Join our forward-thinking data team to create advanced data tools for GenAI applications. We use data to help our customers and support our own new products and research. As a Data Engineer, you will play a crucial role in building and optimizing data infrastructure, ensuring our solutions are robust, scalable, and ready for the challenges of tomorrow.
Your responsibilities:
Design and implement scalable processes to handle large-scale data (terabytes of text) for storage, versioning, and documentation.
Architect, develop, and maintain web services that allow for efficient consumption of harvested data.
Collaborate with researchers and software engineers to enhance data collection methodologies.
Prepare datasets for various Machine Learning use cases, including Generative AI.
Build and automate preprocessing pipelines tailored to different applications
Provide reliable data services that enable other teams to build new products on top of our data infrastructure.
Your profile:
You have 3+ years of experience working as a Data Engineer.
You are fluent in Python and at least one other programming language.
You possess a strong understanding of distributed systems and how to leverage them for efficient data pipelines.
You have a solid software engineering background with a focus on writing clean and pragmatic code.
You excel in data wrangling, including extracting, transforming, cleaning, and standardizing data from multiple sources.
You are knowledgeable about Generative AI use cases and the critical role of data in developing new solutions.
Nice if you have:
Experience working in multicloud environments (e.g., GCP, Azure, AWS) and on-premise setups.
Experience with Machine Learning and/or Data Science.
Experience in Golang is a plus
What you can expect from us:
Become part of an AI revolution
30 Days of paid vacation
Flexible working hours
Join a dynamic start-up and a rapidly growing team
Work with international industry and science experts
Take on responsibility and shape our company and technology

Dataset excerpts:
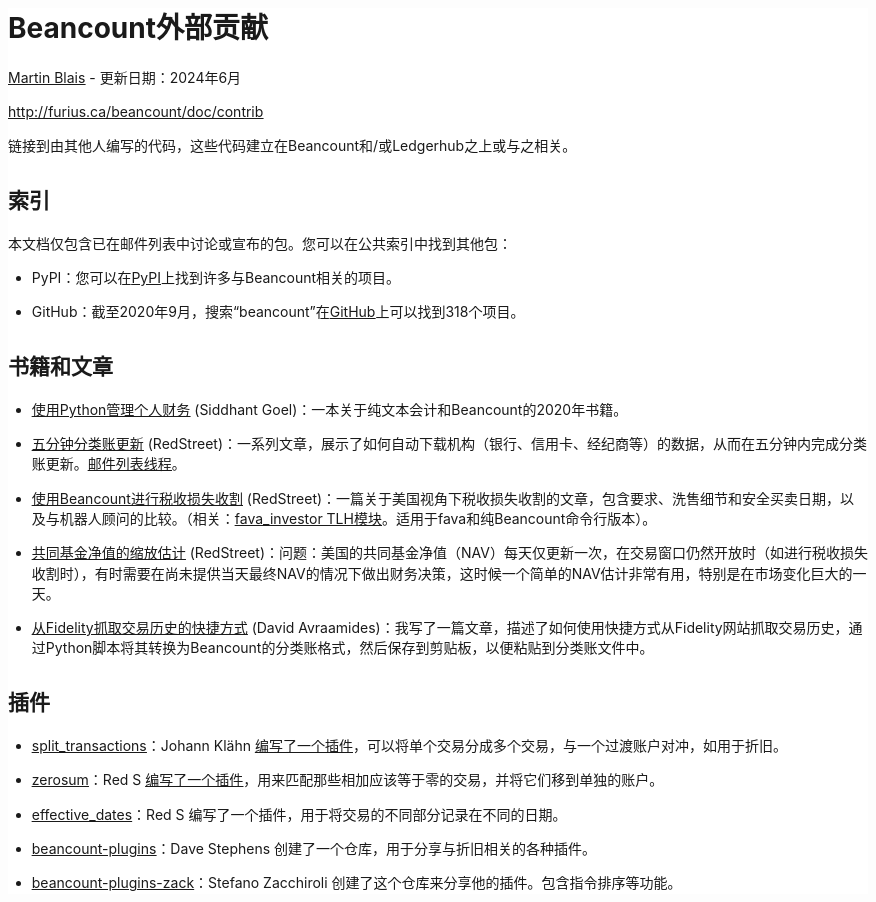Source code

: # Beancount外部贡献<a id="title"></a>

[<u>Martin Blais</u>](mailto:blais@furius.ca) - 更新日期：2024年6月

[<u>http://furius.ca/beancount/doc/contrib</u>](http://furius.ca/beancount/doc/contrib)

链接到由其他人编写的代码，这些代码建立在Beancount和/或Ledgerhub之上或与之相关。

## 索引<a id="indexes"></a>

本文档仅包含已在邮件列表中讨论或宣布的包。您可以在公共索引中找到其他包：

-   PyPI：您可以在[<u>PyPI</u>](https://pypi.org/search/?q=beancount&o=)上找到许多与Beancount相关的项目。

-   GitHub：截至2020年9月，搜索“beancount”在[<u>GitHub</u>](https://github.com/search?p=5&q=beancount&ref=opensearch&type=Repositories)上可以找到318个项目。

## 书籍和文章<a id="books-and-articles"></a>

- [<u>使用Python管理个人财务</u>](https://personalfinancespython.com/) (Siddhant Goel)：一本关于纯文本会计和Beancount的2020年书籍。

- [<u>五分钟分类账更新</u>](https://reds-rants.netlify.app/personal-finance/the-five-minute-ledger-update/) (RedStreet)：一系列文章，展示了如何自动下载机构（银行、信用卡、经纪商等）的数据，从而在五分钟内完成分类账更新。[<u>邮件列表线程</u>](https://groups.google.com/g/beancount/c/_NclCTXaExs/m/EFjqkqElAQAJ)。

- [<u>使用Beancount进行税收损失收割</u>](https://reds-rants.netlify.app/personal-finance/tax-loss-harvesting-with-beancount/) (RedStreet)：一篇关于美国视角下税收损失收割的文章，包含要求、洗售细节和安全买卖日期，以及与机器人顾问的比较。（相关：[<u>fava_investor TLH模块</u>](https://github.com/redstreet/fava_investor/tree/main/fava_investor/modules/tlh)。适用于fava和纯Beancount命令行版本）。

- [<u>共同基金净值的缩放估计</u>](https://reds-rants.netlify.app/personal-finance/scaled-estimates-of-mutual-fund-navs/) (RedStreet)：问题：美国的共同基金净值（NAV）每天仅更新一次，在交易窗口仍然开放时（如进行税收损失收割时），有时需要在尚未提供当天最终NAV的情况下做出财务决策，这时候一个简单的NAV估计非常有用，特别是在市场变化巨大的一天。

- [<u>从Fidelity抓取交易历史的快捷方式</u>](https://noisysignal.com/trade_hist_shortcut/) (David Avraamides)：我写了一篇文章，描述了如何使用快捷方式从Fidelity网站抓取交易历史，通过Python脚本将其转换为Beancount的分类账格式，然后保存到剪贴板，以便粘贴到分类账文件中。

## 插件<a id="plugins"></a>

- [<u>split_transactions</u>](https://www.google.com/url?q=https%3A%2F%2Fgist.github.com%2Fkljohann%2Faebac3f0146680fd9aa5&sa=D&sntz=1&usg=AFQjCNGn2AkL35onTeXgOQzLzkjVpvLcpg)：Johann Klähn [<u>编写了一个插件</u>](https://groups.google.com/d/msg/beancount/z9sPboW4U3c/1qIIzro4zFoJ)，可以将单个交易分成多个交易，与一个过渡账户对冲，如用于折旧。

- [<u>zerosum</u>](https://github.com/redstreet/beancount_reds_plugins)：Red S [<u>编写了一个插件</u>](https://groups.google.com/d/msg/beancount/MU6KozsmqGQ/sehD3dqZslEJ)，用来匹配那些相加应该等于零的交易，并将它们移到单独的账户。

- [<u>effective_dates</u>](https://github.com/redstreet/beancount_reds_plugins)：Red S 编写了一个插件，用于将交易的不同部分记录在不同的日期。

- [<u>beancount-plugins</u>](https://github.com/davidastephens/beancount-plugins)：Dave Stephens 创建了一个仓库，用于分享与折旧相关的各种插件。

- [<u>beancount-plugins-zack</u>](https://github.com/zacchiro/beancount-plugins-zack)：Stefano Zacchiroli 创建了这个仓库来分享他的插件。包含指令排序等功能。
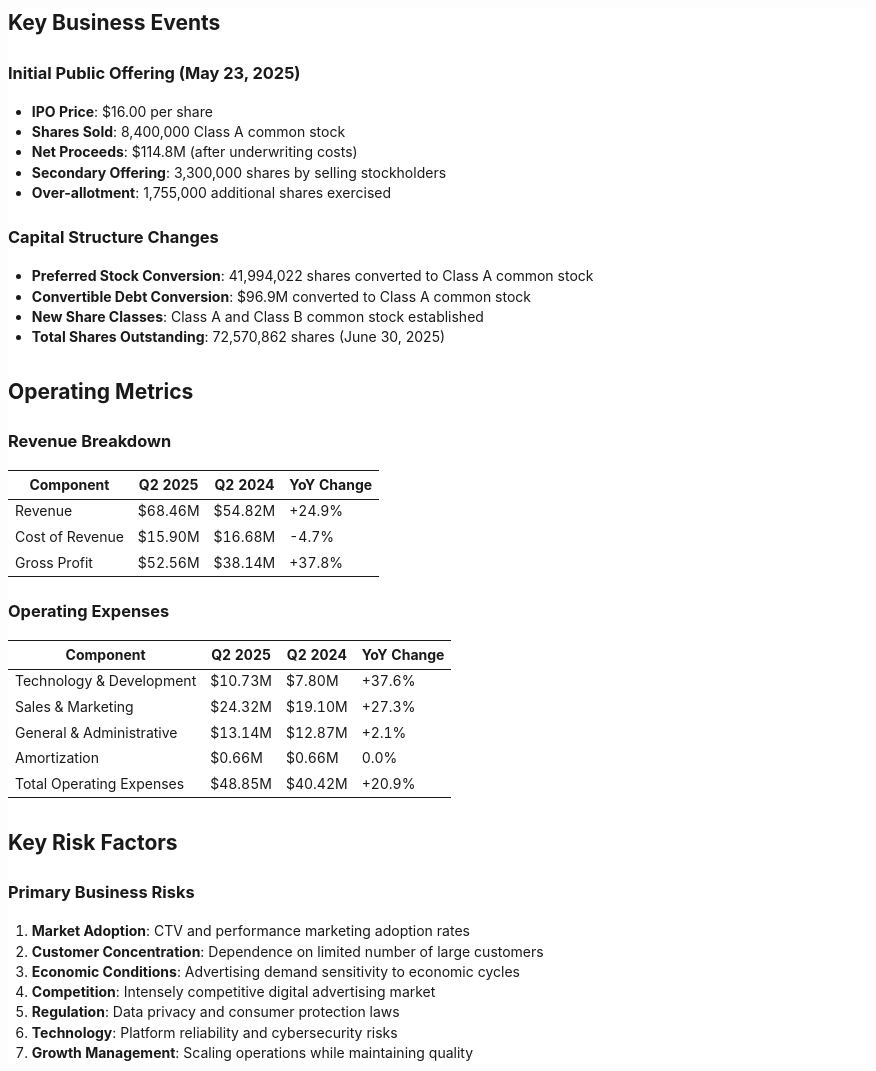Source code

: ## Key Business Events

### Initial Public Offering (May 23, 2025)
- **IPO Price**: $16.00 per share
- **Shares Sold**: 8,400,000 Class A common stock
- **Net Proceeds**: $114.8M (after underwriting costs)
- **Secondary Offering**: 3,300,000 shares by selling stockholders
- **Over-allotment**: 1,755,000 additional shares exercised

### Capital Structure Changes
- **Preferred Stock Conversion**: 41,994,022 shares converted to Class A common stock
- **Convertible Debt Conversion**: $96.9M converted to Class A common stock
- **New Share Classes**: Class A and Class B common stock established
- **Total Shares Outstanding**: 72,570,862 shares (June 30, 2025)

## Operating Metrics

### Revenue Breakdown
| Component | Q2 2025 | Q2 2024 | YoY Change |
|-----------|---------|---------|------------|
| Revenue   | $68.46M | $54.82M | +24.9%     |
| Cost of Revenue | $15.90M | $16.68M | -4.7%      |
| Gross Profit | $52.56M | $38.14M | +37.8%     |

### Operating Expenses
| Component | Q2 2025 | Q2 2024 | YoY Change |
|-----------|---------|---------|------------|
| Technology & Development | $10.73M | $7.80M | +37.6%     |
| Sales & Marketing       | $24.32M | $19.10M | +27.3%     |
| General & Administrative| $13.14M | $12.87M | +2.1%      |
| Amortization            | $0.66M  | $0.66M  | 0.0%       |
| Total Operating Expenses| $48.85M | $40.42M | +20.9%     |

## Key Risk Factors

### Primary Business Risks
1. **Market Adoption**: CTV and performance marketing adoption rates
2. **Customer Concentration**: Dependence on limited number of large customers
3. **Economic Conditions**: Advertising demand sensitivity to economic cycles
4. **Competition**: Intensely competitive digital advertising market
5. **Regulation**: Data privacy and consumer protection laws
6. **Technology**: Platform reliability and cybersecurity risks
7. **Growth Management**: Scaling operations while maintaining quality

Required action: Transcribe the passage of the job posting that begins at the words "You excel in" and stops after the words "and/or Data Science.". The records play no part in this exercise.

Answer to this exercise:
You excel in data wrangling, including extracting, transforming, cleaning, and standardizing data from multiple sources.
You are knowledgeable about Generative AI use cases and the critical role of data in developing new solutions.
Nice if you have:
Experience working in multicloud environments (e.g., GCP, Azure, AWS) and on-premise setups.
Experience with Machine Learning and/or Data Science.